(Page images and extracted text)
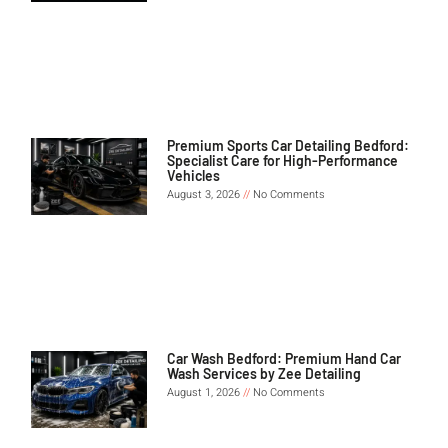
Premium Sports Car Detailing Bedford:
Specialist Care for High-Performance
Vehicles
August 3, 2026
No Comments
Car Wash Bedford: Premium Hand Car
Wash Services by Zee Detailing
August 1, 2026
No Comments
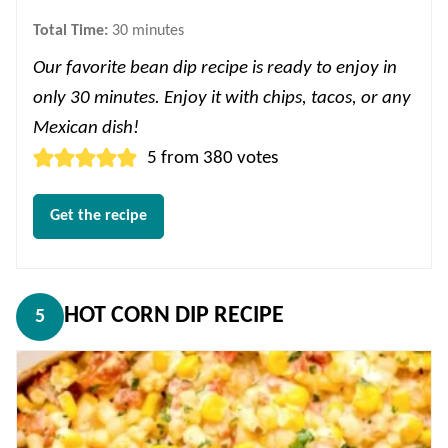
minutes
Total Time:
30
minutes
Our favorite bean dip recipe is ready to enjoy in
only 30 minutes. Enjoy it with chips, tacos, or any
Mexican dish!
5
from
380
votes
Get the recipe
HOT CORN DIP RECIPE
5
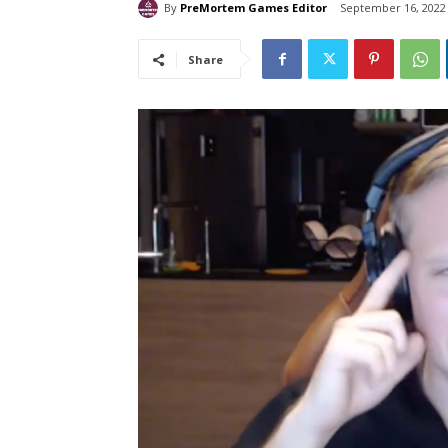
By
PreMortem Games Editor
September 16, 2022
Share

### Task description
Every entry is to be transcribed exactly, but the pictures are to be left out.

### Completed task
Premium Sports Car Detailing Bedford:
Specialist Care for High-Performance
Vehicles
August 3, 2026
No Comments
Car Wash Bedford: Premium Hand Car
Wash Services by Zee Detailing
August 1, 2026
No Comments
minutes
Total Time:
30
minutes
Our favorite bean dip recipe is ready to enjoy in
only 30 minutes. Enjoy it with chips, tacos, or any
Mexican dish!
5
from
380
votes
Get the recipe
HOT CORN DIP RECIPE
5
By
PreMortem Games Editor
September 16, 2022
Share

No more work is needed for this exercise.